O TAF, por sentença de 17/02/2017, julgou a acção improcedente.
Recorreu para o TCA Sul e este, por Acórdão de 22/06/2017, negou provimento ao recurso.
É desse Acórdão que o Autor vem recorrer (artigo 150.º/1 do CPTA).

II.MATÉRIA DE FACTO
Os factos dados como provados são os constantes do acórdão recorrido para onde se remete.

III.O DIREITO
1. As decisões proferidas pelos TCA em segundo grau de jurisdição não são, por via de regra, susceptíveis de recurso ordinário. Regra que sofre a excepção prevista no art.º 150.º/1 do CPTA onde se lê que daquelas decisões pode haver, «excepcionalmente», recurso de revista para o STA «quando esteja em causa a apreciação de uma questão que, pela sua relevância jurídica ou social, se revista de importância fundamental» ou «quando a admissão do recurso seja claramente necessária para uma melhor aplicação do direito». O que significa que este recurso foi previsto como «válvula de segurança do sistema» para funcionar em situações excepcionais em que haja necessidade, pelas apontadas razões, de reponderar as decisões do TCA em segundo grau de jurisdição.
Deste modo, a pretensão manifestada pelo Recorrente só poderá ser acolhida se da análise dos termos em que o recurso vem interposto resultar que a questão nele colocada, pela sua relevância jurídica ou social, se reveste de importância fundamental ou que a sua admissão é claramente necessária para uma melhor aplicação do direito.
Vejamos, pois, se tais requisitos se verificam in casu socorrendo-nos para isso da matéria de facto seleccionada no Acórdão recorrido.

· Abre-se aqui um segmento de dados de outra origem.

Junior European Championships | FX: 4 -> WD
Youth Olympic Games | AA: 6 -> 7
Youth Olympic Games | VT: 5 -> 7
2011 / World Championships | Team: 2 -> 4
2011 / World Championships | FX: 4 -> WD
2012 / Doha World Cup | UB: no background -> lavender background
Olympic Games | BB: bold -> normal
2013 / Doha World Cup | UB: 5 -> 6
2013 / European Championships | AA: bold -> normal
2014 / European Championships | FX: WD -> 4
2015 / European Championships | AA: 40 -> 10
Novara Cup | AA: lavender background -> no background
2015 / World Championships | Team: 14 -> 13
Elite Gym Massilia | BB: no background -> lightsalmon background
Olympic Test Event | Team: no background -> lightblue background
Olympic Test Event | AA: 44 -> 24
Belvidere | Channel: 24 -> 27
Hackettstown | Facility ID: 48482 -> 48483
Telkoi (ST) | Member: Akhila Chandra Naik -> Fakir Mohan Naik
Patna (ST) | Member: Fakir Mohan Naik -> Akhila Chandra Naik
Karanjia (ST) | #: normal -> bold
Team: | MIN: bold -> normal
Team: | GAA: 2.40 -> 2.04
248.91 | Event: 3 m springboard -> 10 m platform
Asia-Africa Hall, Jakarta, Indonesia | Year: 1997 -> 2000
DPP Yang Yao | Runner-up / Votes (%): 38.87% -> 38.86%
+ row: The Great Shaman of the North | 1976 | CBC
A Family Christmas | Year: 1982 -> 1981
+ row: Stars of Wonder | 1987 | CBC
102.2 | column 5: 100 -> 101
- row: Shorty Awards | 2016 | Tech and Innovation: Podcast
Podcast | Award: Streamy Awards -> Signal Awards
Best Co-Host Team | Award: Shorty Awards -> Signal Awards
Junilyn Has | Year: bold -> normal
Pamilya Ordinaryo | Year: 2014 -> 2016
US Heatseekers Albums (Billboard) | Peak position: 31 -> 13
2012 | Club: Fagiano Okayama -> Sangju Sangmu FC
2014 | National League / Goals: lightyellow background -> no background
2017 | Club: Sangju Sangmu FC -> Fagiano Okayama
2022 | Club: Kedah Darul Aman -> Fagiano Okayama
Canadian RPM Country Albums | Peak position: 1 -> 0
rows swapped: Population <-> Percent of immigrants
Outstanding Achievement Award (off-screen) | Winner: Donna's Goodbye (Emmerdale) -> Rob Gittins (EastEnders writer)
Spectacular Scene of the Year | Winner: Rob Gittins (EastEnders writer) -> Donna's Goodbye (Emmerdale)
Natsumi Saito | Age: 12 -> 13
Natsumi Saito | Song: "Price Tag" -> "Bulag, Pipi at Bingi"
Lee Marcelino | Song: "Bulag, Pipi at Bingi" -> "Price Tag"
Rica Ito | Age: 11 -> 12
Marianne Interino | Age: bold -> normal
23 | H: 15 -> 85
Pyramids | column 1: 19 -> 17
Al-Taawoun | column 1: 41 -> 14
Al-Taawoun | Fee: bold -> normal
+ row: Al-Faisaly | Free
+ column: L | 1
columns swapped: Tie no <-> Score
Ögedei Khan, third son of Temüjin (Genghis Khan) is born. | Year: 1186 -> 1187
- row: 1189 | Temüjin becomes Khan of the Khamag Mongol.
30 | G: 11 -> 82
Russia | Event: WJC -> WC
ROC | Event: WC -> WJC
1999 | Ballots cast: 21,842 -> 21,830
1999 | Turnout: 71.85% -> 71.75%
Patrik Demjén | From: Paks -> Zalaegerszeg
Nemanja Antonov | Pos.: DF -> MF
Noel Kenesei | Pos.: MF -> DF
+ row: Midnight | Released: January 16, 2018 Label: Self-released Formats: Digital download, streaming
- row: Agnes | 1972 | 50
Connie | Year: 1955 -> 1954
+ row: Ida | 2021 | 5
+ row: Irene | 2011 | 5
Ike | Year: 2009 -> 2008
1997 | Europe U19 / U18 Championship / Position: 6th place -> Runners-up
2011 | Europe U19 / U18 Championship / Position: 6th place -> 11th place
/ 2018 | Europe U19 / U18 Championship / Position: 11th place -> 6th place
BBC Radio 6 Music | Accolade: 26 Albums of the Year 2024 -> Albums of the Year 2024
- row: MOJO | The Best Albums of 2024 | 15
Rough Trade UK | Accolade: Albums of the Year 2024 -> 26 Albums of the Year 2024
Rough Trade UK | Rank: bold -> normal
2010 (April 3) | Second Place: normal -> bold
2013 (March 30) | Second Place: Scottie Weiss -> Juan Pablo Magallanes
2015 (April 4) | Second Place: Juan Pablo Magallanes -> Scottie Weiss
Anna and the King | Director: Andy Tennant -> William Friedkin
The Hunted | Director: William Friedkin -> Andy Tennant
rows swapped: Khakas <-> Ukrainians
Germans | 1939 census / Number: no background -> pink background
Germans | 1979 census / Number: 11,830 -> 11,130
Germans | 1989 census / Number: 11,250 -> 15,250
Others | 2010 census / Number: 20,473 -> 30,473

2. O TAF julgou improcedente o pedido formulado nesta acção com a seguinte fundamentação:
À data em que ocorreu o acidente serviço em causa nos autos, encontrava-se em vigor o Decreto-lei n° 38523, de 23/11/51, cujo artigo 20.° estabelecia o seguinte: ….
O referido diploma legal não estabelecia qualquer prazo para o sinistrado requerer a sua submissão a junta médica da Caixa Geral de Aposentações em caso de agravamento, recidiva ou recaída da lesão sofrida em consequência de acidente em serviço, o que significa que aquele, independentemente de ter sido considerado curado sem desvalorização ou de lhe ter sido fixado um grau de incapacidade, podia, a todo o tempo, solicitar a sua submissão à referida junta para efeitos de atribuição de um grau de incapacidade.
O Decreto-lei n.° 38523, de 23/11/51, foi revogado pelo Decreto-lei n°503/99, de 20/11, que entrou em vigor no dia 01/05/2000 - dia 1 do 6.° mês seguinte à data da sua publicação [58°].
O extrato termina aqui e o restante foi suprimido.